REQUIRED ACTION =
Leaving out any pictures, transcribe every record exactly.

================================

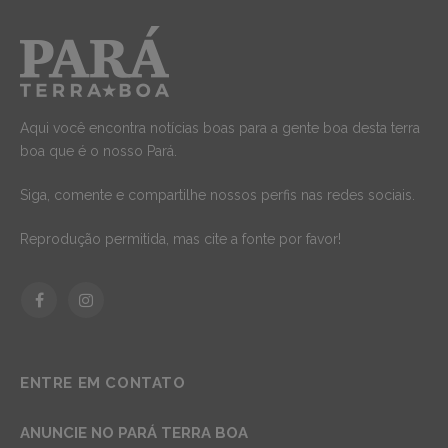
Aqui você encontra notícias boas para a gente boa desta terra
boa que é o nosso Pará.
Siga, comente e compartilhe nossos perfis nas redes sociais.
Reprodução permitida, mas cite a fonte por favor!
Facebook
Instagram
ENTRE EM CONTATO
ANUNCIE NO PARÁ TERRA BOA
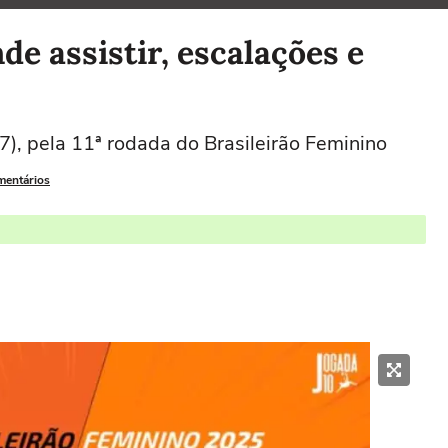
de assistir, escalações e
), pela 11ª rodada do Brasileirão Feminino
mentários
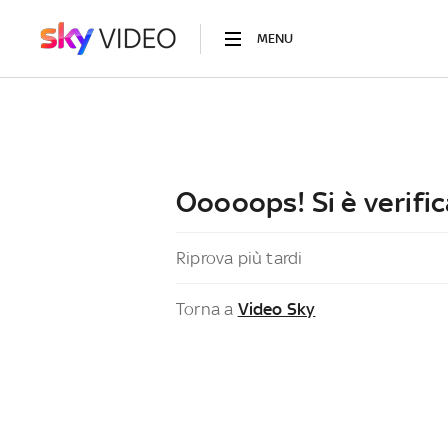
MENU
Ooooops! Si è verific
Riprova più tardi
Torna a
Video Sky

================================

RESULT BELOW =
Aqui você encontra notícias boas para a gente boa desta terra
boa que é o nosso Pará.
Siga, comente e compartilhe nossos perfis nas redes sociais.
Reprodução permitida, mas cite a fonte por favor!
Facebook
Instagram
ENTRE EM CONTATO
ANUNCIE NO PARÁ TERRA BOA
de assistir, escalações e
), pela 11ª rodada do Brasileirão Feminino
mentários
MENU
Ooooops! Si è verific
Riprova più tardi
Torna a
Video Sky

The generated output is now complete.